I admit it: I have succumbed. I now have my face on Facebook.
I didn’t even know what it was until recently, but now I’m part of an online network of friends and family that circles the globe, where I can post my latest pictures and let others know what (I think) makes me tick. In fact, it’s such fun that every time my wife walks into my office, she catches me tweaking my profile…

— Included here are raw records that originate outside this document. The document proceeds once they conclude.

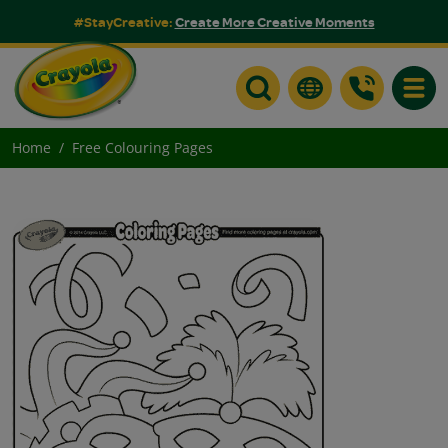
#StayCreative:
Create More Creative Moments
Toggle
Home
Free Colouring Pages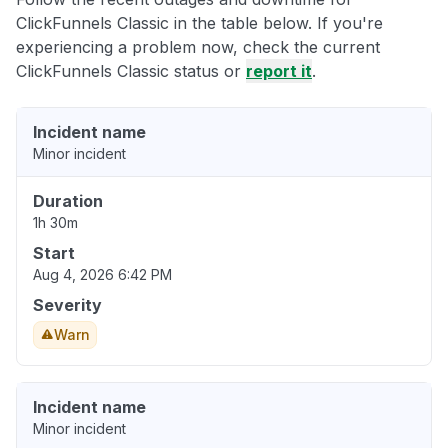
ClickFunnels Classic in the table below. If you're
experiencing a problem now, check the current
ClickFunnels Classic status or
report it
.
Incident name
Minor incident
Duration
1h 30m
Start
Aug 4, 2026 6:42 PM
Severity
Warn
Incident name
Minor incident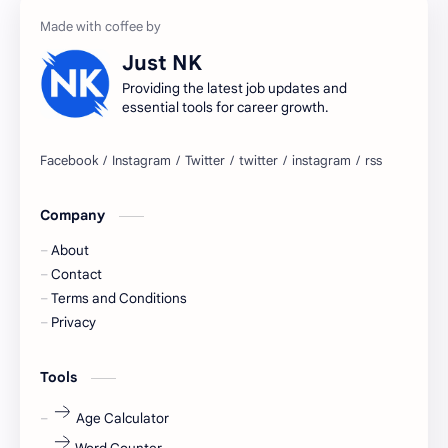
accountant
Annabhagya
Just NK
apply for job
apply now
Providing the latest job updates and
essential tools for career growth.
Bangalore
biography
blogging
business ideas
Company
Captions
Central govt job
About
Cornerstone
Data Analyst
Contact
Terms and Conditions
Devotional
engineer
Privacy
engineering
Finance
Tools
fr
fresh
Age Calculator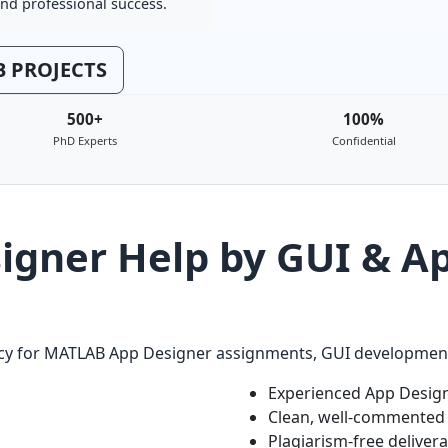
nd professional success.
 PROJECTS
500+
100%
PhD Experts
Confidential
gner Help by GUI & Ap
racy for MATLAB App Designer assignments, GUI development,
Experienced App Design
Clean, well-commented
Plagiarism-free deliver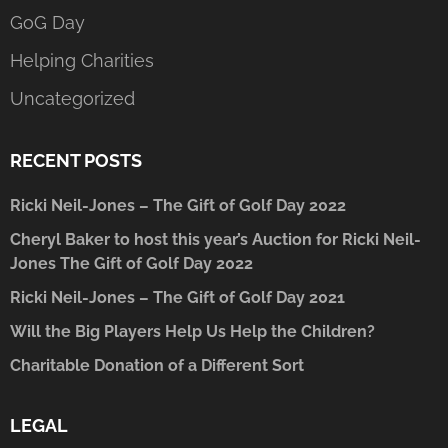
GoG Day
Helping Charities
Uncategorized
RECENT POSTS
Ricki Neil-Jones – The Gift of Golf Day 2022
Cheryl Baker to host this year’s Auction for Ricki Neil-
Jones The Gift of Golf Day 2022
Ricki Neil-Jones – The Gift of Golf Day 2021
Will the Big Players Help Us Help the Children?
Charitable Donation of a Different Sort
LEGAL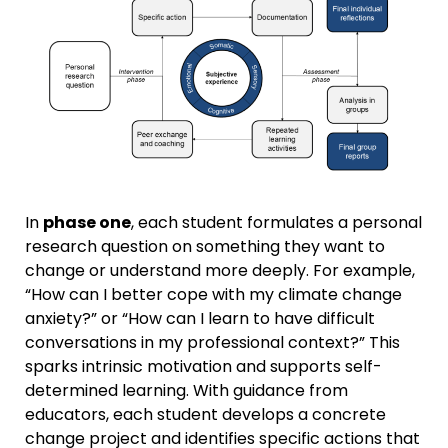
In
phase one
, each student formulates a personal
research question on something they want to
change or understand more deeply. For example,
“How can I better cope with my climate change
anxiety?” or “How can I learn to have difficult
conversations in my professional context?” This
sparks intrinsic motivation and supports self-
determined learning. With guidance from
educators, each student develops a concrete
change project and identifies specific actions that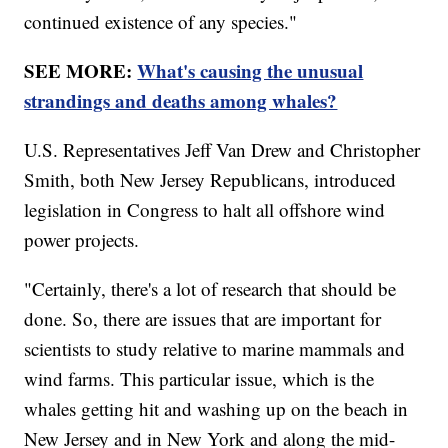
continued existence of any species."
SEE MORE:
What's causing the unusual
strandings and deaths among whales?
U.S. Representatives Jeff Van Drew and Christopher
Smith, both New Jersey Republicans, introduced
legislation in Congress to halt all offshore wind
power projects.
"Certainly, there's a lot of research that should be
done. So, there are issues that are important for
scientists to study relative to marine mammals and
wind farms. This particular issue, which is the
whales getting hit and washing up on the beach in
New Jersey and in New York and along the mid-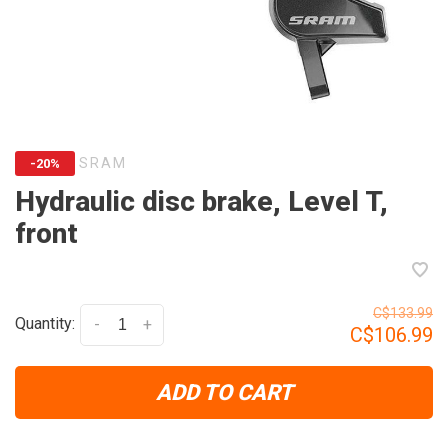
SRAM
-20%
Hydraulic disc brake, Level T,
front
C$133.99
Quantity:
-
+
C$106.99
ADD TO CART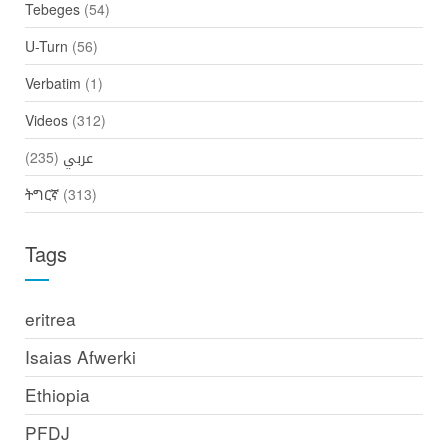
Tebeges
(54)
U-Turn
(56)
Verbatim
(1)
Videos
(312)
(235)
عربي
ትግርኛ
(313)
Tags
eritrea
Isaias Afwerki
Ethiopia
PFDJ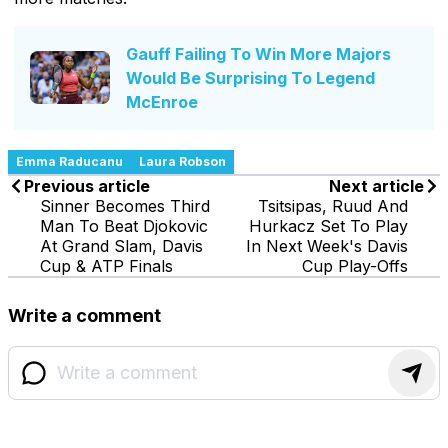
Gauff Failing To Win More Majors
Would Be Surprising To Legend
McEnroe
Emma Raducanu
Laura Robson
Previous article
Next article
Sinner Becomes Third
Tsitsipas, Ruud And
Man To Beat Djokovic
Hurkacz Set To Play
At Grand Slam, Davis
In Next Week's Davis
Cup & ATP Finals
Cup Play-Offs
Write a comment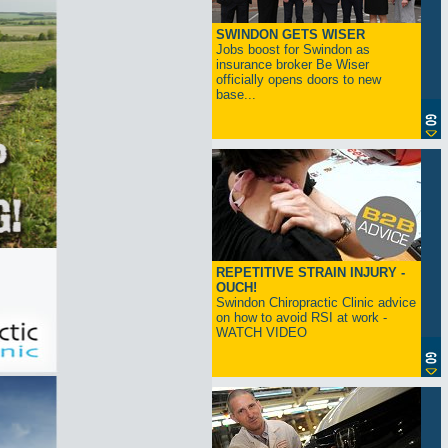
SWINDON GETS WISER
Jobs boost for Swindon as
insurance broker Be Wiser
officially opens doors to new
base...
REPETITIVE STRAIN INJURY -
OUCH!
Swindon Chiropractic Clinic advice
on how to avoid RSI at work -
WATCH VIDEO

It’s easy to pour scorn on Internet ‘communities’. If you close your eyes and think ‘chat room’, you’ll probably imagine a geek in a darkened room who’s looking for love. But the Facebook phenomenon is subtly different. You distil a little of your essence – not a bad exercise in itself - in the form of a thumbnail sketch, and exchange it with those you know. It’s less about chatting ceaselessly on-line, perhaps, and more about feeling gently reconnected.
This is no substitute for the face-to-face stuff, of course. But in today’s fragmented, over-driven world, we have less time for each other, it seems - and less energy to dig deeper into what makes us who we really are.
That can be so even in our home groups and Christian communities, where a little knowledge can be a dangerous thing. We may think we know each other, but do we? When was the last time you told your story, or shared something about a book or a song that moves you? Do you know how those around you were shaped into the people they have become?
The Bible offers vivid imagery of a God who knitted us together in the womb and who knows not just our favourite film but the number of hairs on our head as well. Psalm 139 is a comforting reminder of the fact that we are, ultimately, and passionately, known. Yet such a passage could challenge and inspire us, too, to seek to know those around us in a more God-like way. To remain stubbornly curious about how we are all changing, growing, flowing into and away from each other.
If Facebook acts as a small, on-line reminder to count our friends and to ask how they might still count on us, then it won’t be a complete waste of our precious, pressured time. At least, that’s what I’ll tell my wife, next time I’m caught in the act.
Brian Draper
additional resources
To learn more about Facebook, visit its homepage at facebook.com, or bone up at wikipedia.org. (For criticisms of Facebook, click here.)
‘Facebook is so popular’, says one Oxford student, ‘it has replaced email or a college message board as the way to communicate.’ Read more about the website, which started out as a way of networking students at Harvard University, at guardian.co.uk.
Read Psalm 139 here.
Finally, here are some questions to mull over:
Once you have got to know someone reasonably well, what can you do to avoid presuming you know everything about them? How can you remain ‘stubbornly curious’ without being nosy?
How, in a few short sentences, would you sum up ‘who you are’? How would you decide which details to include, and which to omit?
How many friends have you lost contact with in the last year? Why have you? How might you seek to reignite those friendships in a sustainable form?
Is there anything you try to keep hidden from others? From God, even? If so, why is that? How well are you really known? And does it really matter?